Konstantin Ivanovich Molodtsov (sometimes Molodtsev, Константи́н Ива́нович Молодцо́в; May 20, 1873, Tobolsk Governorate — after 1912) was a peasant, a volost scribe (volostnoy pisar) and a deputy of the Third Imperial Duma from the Tobolsk Governorate between 1907 and 1912. In the Third Duma he joined the fraction of the Constitutional Democratic Party and became a member of three commissions: for resettlement, agricultural and budgetary; he was also a member of the Siberian parliamentary group (an assistant of its secretary).

== Literature ==
- Молодцов Константин Иванович (in Russian) // Государственная дума Российской империи: 1906—1917 / Б. Ю. Иванов, А. А. Комзолова, И. С. Ряховская. — Москва: РОССПЭН, 2008. — P. 380. — 735 p. — ISBN 978-5-8243-1031-3.

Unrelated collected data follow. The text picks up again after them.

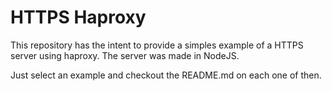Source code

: # HTTPS Haproxy
This repository has the intent to provide a simples example of a HTTPS server using haproxy.
The server was made in NodeJS.

Just select an example and checkout the README.md on each one of then.
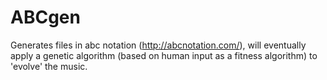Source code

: ABCgen
======

Generates files in abc notation (http://abcnotation.com/), will eventually apply a genetic algorithm (based on human input as a fitness algorithm) to 'evolve' the music.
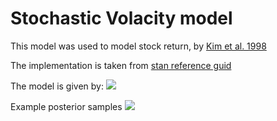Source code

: # Stochastic Volacity model
This model was used to model stock return, by [Kim et al. 1998](https://academic.oup.com/restud/article-abstract/65/3/361/1565336)

The implementation is taken from [stan reference guid](https://mc-stan.org/docs/stan-users-guide/stochastic-volatility-models.html)

The model is given by: 
![](https://raw.githubusercontent.com/YunyiShen/weird-posteriors/master/mushroom/stochastic-volacity/model.png)

Example posterior samples
![](https://raw.githubusercontent.com/YunyiShen/weird-posteriors/master/mushroom/stochastic-volacity/mu_phi.png)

- Молодцов (in Russian) // Члены Государственной Думы (портреты и биографии). Третий созыв. 1907—1912 гг. / Сост. М. М. Боиович. — Москва, 1913. — P. 436. — 526 p.
- Павлова С. Первые представители Тобольской губернии в Государственной думе (in Russian) // Тюменские Известия: парламентская газета. — Тюмень, 2013. — 13 июля (№ 119).